How Are Credit Card Rewards Taxed?

May 18, 2022

For quite some time now there seems to be a lot of confusion around credit card rewards and the taxability of them. Throughout our our Free Facebook Group and Tax Minimization Program we see this topic pop up so we are taking the time to tackle it now!

Before we dig into it, I want to list out different types of credit card rewards we are going to discuss:

  • Frequent Flyer Miles / Points
  • Hotel Points
  • Credit Card Points
  • Cash Back Rewards
  • Cash Rebates
  • Sign-Up Bonus

In most cases, rewards from using a credit card do not need to be reported to the IRS and there is no tax on them. With that being said there are some instances where they may be taxable and we are going to discuss that.

How Are Frequent Flyer Miles, Hotel Points, and Other Credit Card Point Rewards Taxed?

Great news, these are not taxable! Even personal use of business earned miles (or points) are not taxable.

One thing to note is that if you redeem points for business travel, you do not get the cash equivalent value as a business deduction. Example: You trade in 40,000 airline miles for a business trip which is equivalent to $400. You are not able to take a business deduction for the $400 because you did not actually spend that money.
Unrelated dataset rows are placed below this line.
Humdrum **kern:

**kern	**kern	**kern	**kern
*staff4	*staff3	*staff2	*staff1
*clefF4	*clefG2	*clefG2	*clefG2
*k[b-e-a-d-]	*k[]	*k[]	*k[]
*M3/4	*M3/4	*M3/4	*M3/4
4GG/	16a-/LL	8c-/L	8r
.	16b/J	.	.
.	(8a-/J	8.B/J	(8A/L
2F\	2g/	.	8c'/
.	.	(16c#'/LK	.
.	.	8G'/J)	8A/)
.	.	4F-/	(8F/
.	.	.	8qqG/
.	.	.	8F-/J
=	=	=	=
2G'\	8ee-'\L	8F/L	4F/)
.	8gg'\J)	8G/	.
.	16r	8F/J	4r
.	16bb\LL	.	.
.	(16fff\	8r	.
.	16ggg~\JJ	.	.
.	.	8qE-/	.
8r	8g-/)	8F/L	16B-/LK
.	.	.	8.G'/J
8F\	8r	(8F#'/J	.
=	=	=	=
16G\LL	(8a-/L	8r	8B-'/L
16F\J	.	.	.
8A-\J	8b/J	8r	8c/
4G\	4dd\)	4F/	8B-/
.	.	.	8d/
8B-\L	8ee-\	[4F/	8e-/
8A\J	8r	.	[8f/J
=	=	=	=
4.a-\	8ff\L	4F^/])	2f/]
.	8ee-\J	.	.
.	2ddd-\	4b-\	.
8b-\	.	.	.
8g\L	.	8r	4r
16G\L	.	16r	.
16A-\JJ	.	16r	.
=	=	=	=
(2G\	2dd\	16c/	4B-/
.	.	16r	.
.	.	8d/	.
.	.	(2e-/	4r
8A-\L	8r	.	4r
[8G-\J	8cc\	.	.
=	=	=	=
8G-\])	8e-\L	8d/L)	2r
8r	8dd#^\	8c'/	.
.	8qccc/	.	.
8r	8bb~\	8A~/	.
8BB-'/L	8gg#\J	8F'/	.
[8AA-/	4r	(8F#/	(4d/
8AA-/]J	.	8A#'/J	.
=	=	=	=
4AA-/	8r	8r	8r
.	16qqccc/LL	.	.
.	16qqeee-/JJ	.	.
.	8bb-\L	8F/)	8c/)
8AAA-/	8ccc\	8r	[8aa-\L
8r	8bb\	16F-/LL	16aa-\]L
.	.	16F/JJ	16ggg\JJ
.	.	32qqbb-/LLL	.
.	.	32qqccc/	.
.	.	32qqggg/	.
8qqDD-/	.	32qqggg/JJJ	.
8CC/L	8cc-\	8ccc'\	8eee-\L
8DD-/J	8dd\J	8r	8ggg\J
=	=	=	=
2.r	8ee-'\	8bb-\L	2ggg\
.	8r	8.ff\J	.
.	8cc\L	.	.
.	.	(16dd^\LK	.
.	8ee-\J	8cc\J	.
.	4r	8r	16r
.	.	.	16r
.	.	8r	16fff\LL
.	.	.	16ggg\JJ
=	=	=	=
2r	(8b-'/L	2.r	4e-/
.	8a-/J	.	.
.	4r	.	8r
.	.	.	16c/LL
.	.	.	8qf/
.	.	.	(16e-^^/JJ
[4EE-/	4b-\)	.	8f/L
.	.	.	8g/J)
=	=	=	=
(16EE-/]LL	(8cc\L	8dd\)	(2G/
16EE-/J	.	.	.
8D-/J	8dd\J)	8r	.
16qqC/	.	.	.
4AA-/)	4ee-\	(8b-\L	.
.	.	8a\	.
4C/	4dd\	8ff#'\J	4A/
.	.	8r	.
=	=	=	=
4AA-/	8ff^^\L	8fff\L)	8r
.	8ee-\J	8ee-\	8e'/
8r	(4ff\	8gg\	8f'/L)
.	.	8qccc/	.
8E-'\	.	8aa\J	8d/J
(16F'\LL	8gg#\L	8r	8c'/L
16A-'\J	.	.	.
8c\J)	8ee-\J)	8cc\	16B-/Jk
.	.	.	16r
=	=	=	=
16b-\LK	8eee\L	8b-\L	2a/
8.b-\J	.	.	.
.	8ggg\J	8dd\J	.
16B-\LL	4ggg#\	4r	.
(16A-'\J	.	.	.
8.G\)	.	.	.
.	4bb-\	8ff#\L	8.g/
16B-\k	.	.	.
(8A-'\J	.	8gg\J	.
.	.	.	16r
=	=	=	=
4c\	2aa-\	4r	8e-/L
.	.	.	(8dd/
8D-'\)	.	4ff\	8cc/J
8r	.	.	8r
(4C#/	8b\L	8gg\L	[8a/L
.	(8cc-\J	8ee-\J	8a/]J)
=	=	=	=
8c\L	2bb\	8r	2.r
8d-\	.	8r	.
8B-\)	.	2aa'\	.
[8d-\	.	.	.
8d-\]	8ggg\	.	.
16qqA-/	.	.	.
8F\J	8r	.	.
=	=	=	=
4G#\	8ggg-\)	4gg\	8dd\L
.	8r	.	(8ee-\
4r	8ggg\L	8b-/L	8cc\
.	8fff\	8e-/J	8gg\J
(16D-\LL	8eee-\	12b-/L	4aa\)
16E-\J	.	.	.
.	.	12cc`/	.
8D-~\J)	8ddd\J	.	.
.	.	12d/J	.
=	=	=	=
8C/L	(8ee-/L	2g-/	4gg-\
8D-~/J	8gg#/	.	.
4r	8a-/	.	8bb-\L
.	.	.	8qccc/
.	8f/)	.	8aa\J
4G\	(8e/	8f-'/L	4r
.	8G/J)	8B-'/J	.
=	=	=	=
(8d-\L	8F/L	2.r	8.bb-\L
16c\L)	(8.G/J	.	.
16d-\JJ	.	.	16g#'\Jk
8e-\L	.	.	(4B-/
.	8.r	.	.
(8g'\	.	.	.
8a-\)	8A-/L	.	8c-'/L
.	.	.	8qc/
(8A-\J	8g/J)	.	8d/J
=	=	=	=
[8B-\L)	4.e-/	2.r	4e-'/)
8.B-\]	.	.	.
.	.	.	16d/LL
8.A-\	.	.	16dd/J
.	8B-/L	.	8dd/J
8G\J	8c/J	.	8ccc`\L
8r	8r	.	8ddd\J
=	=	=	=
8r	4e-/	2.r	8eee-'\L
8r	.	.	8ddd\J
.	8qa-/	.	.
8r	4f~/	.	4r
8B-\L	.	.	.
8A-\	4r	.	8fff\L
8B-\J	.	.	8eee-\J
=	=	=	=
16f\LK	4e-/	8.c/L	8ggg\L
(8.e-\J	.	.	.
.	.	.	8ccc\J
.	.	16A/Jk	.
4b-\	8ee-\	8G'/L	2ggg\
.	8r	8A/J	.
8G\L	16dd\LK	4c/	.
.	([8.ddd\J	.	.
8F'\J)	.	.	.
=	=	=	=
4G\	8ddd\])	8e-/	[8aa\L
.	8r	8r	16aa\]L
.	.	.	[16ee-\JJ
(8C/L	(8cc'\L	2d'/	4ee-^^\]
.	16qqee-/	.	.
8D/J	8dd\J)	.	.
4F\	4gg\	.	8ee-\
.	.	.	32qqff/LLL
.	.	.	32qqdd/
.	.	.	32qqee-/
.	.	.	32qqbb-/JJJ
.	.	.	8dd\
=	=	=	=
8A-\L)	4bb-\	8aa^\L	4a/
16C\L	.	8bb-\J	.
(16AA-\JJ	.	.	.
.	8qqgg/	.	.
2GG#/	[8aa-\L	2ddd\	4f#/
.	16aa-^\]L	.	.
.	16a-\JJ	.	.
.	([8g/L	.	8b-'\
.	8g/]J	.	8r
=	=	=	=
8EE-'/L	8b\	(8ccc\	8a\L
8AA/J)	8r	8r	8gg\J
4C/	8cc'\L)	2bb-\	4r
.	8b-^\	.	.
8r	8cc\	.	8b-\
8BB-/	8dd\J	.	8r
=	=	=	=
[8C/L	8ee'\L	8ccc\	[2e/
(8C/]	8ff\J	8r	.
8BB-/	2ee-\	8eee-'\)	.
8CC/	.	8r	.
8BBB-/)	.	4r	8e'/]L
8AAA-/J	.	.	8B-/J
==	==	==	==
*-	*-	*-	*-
This poses an incredible tax planning opportunity and tip:

  • Never Use Points or Miles for Business Travel
    • Instead take advantage of being able to take a business deduction for business travel and pay outright for it (while also racking up more points).
  • Use Points or Miles from Business Spending for Personal Travel
    • You can then instead save those points or miles for personal use where it is not taxable and you typically wouldn't get any kind of deduction for it anyways!

Example 1: You need to go to Las Vegas to a convention for work. Instead of wasting points on that, pay using your business credit card and get the business deduction for it.

Example 2: You want to take the family to Disney. Take all of those points you have accumulated (from business CC spending) and utilize them to pay for your hotel and airfare for this 100% personal trip.

How Are Cash Back Rewards and Rebates Taxed?

If you receive a cash rebate reward from your credit card company this is not considered taxable income, great news! But wait, do not get too excited yet. Although it is not considered taxable income it does reduce your initial expense (for businesses).

Example: You purchase $1,800 in office supplies using your business credit card and get a 5% cash back rebate on that for $90. That cash rebate would be used to offset your $1,800 expense so instead of get an expense for $1,800 it would be $1,710.

One thing to note is that you do not get tax deductions typically on the personal side so this "disadvantage" doesn't really come into play as much when it relates to your personal credit card.

This "disadvantage" on the business side does pose a planning opportunity though:

  • Look For a Business Credit Card Offering Miles or Points vs Cash Back
    • As we discussed above...

How Are Credit Card Sign-Up Bonuses Taxed?

If you have a requirement to do a certain amount of spending to receive the bonus, these would not be taxable, great news!

However, if you receive a bonus simply for opening an account (or referring someone) and nothing else is needed on your end. Then this would likely be considered taxable income to you subject to ordinary income tax rates. If you earn more than $600 via this method you should be receiving a 1099 from your credit card company.

It is also important to know that a no strings attached (no spending necessary) bonus you received does not include just cash to be considered taxable. It could be miles, event tickets, etc.

This is very likely why you see most credit card companies tie their bonuses to a spending requirement as it not only helps them but it also helps you because then the bonus is no longer taxable due to your spending requirement.

What Happens If I Donate Credit Card Cash Rewards/Rebates to Charity?

Here is a cool tax planning trick. You can donate your credit card cash rebates or rewards to a charity and you still receive a charitable deduction for it. It is not taxable income to you and you also get a charitable deduction, how sweet is that?

If the cash reward is $250 or more the charity must substantiate the donation with a written acknowledgement. Be sure to grab this from them if necessary.

Credit Card Rewards Summary

  • Generally, credit card rewards are not taxable.
  • Personal use of points or miles earned on a business credit card are not taxable.
  • Avoid using points or miles for business travel, instead pay for that in the business and get the tax deduction, and then utilize any points earned for personal travel (where you would not traditionally get a tax deduction either way).
  • Cash back or cash rewards are not taxable but if you are redeeming them in a business they do offset the initial expense you took.
  • Sign-up bonuses are not taxable if there is a spending requirement but if you get them simply for signing up and nothing else, they likely are taxable.
  • Referral bonuses typically will be taxable.
  • You can donate cash rewards/rebates to charity and still get a charitable deduction.